What you need to do: Lay out the data from the line containing "name author: Francey" through the end of the data as a two-column CSV with the columns field and value, one row per line, and each field name and its value in its own quoted cell with line breaks replaced by spaces.

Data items
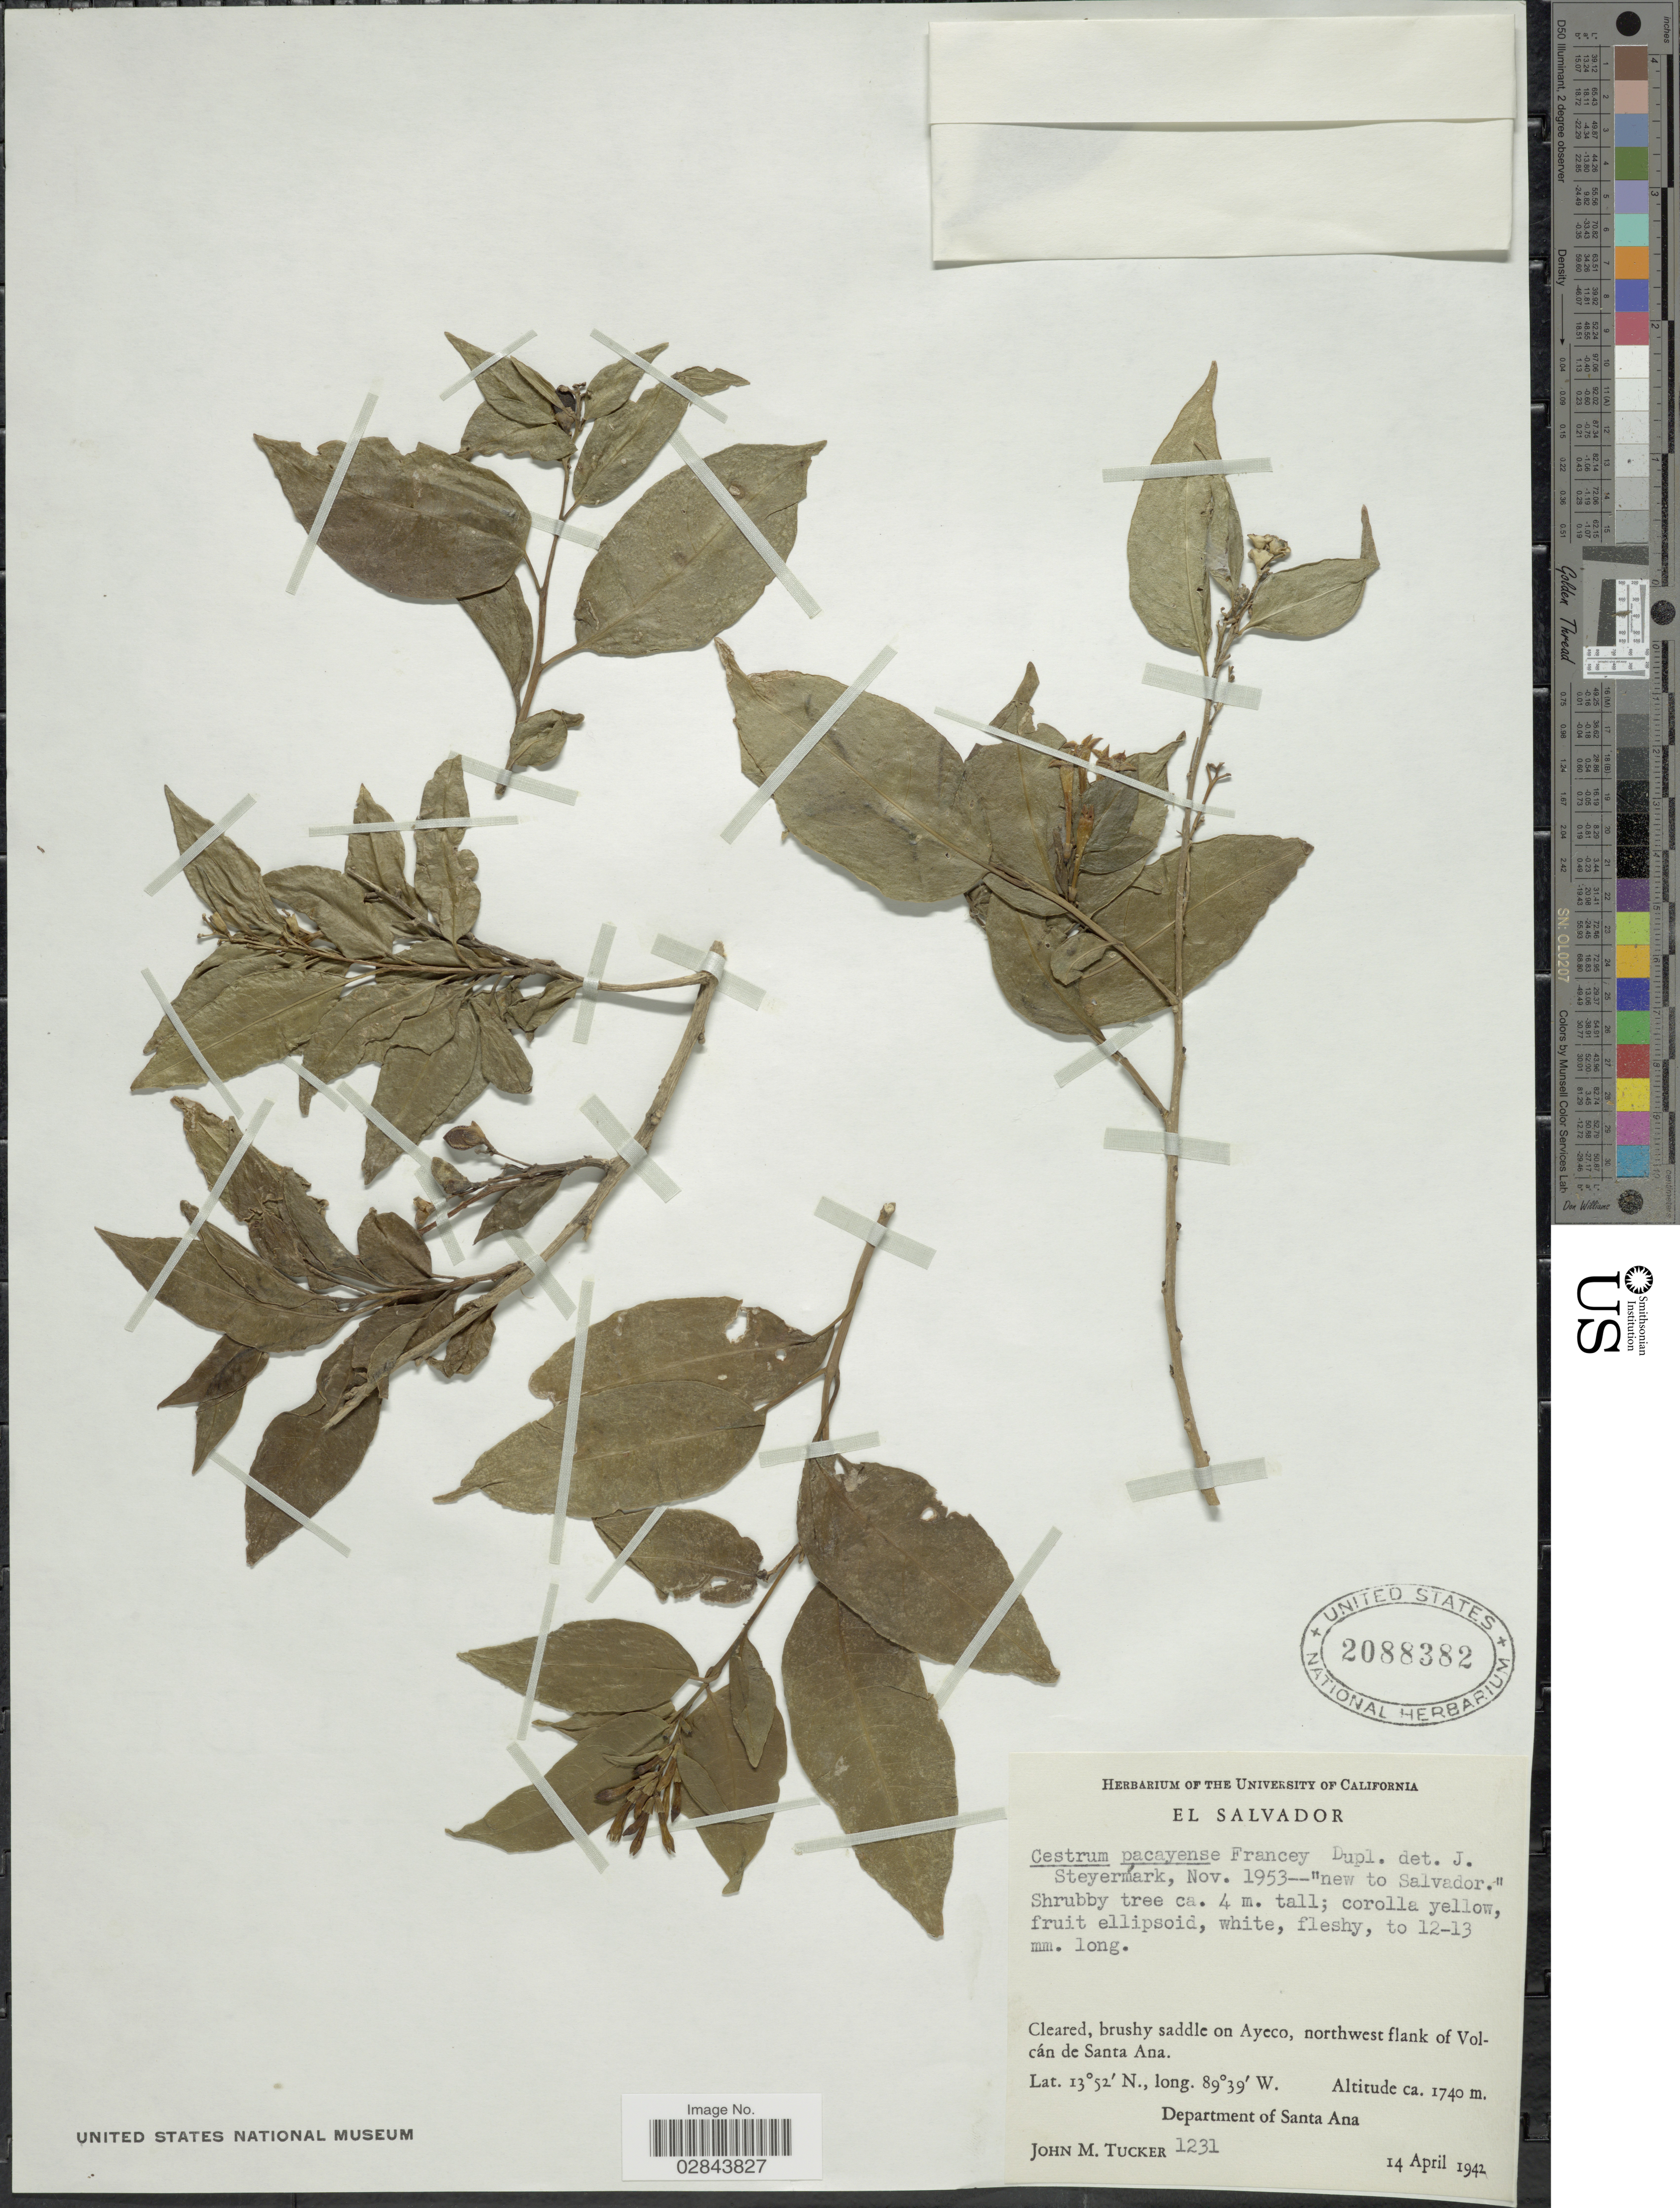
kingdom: Plantae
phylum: Tracheophyta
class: Magnoliopsida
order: Solanales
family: Solanaceae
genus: Cestrum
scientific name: Cestrum pacayense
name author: Francey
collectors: J. M. Tucker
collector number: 1231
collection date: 1942-04-14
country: El Salvador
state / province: Santa Ana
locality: Cleared, brushy saddle on Ayeco, northwest flank of Volcán de Santa Ana.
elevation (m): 1740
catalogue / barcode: US 2088382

In response:
field,value
"name author:","Francey"
"collectors:","J. M. Tucker"
"collector number:","1231"
"collection date:","1942-04-14"
"country:","El Salvador"
"state / province:","Santa Ana"
"locality:","Cleared, brushy saddle on Ayeco, northwest flank of Volcán de Santa Ana."
"elevation (m):","1740"
"catalogue / barcode:","US 2088382"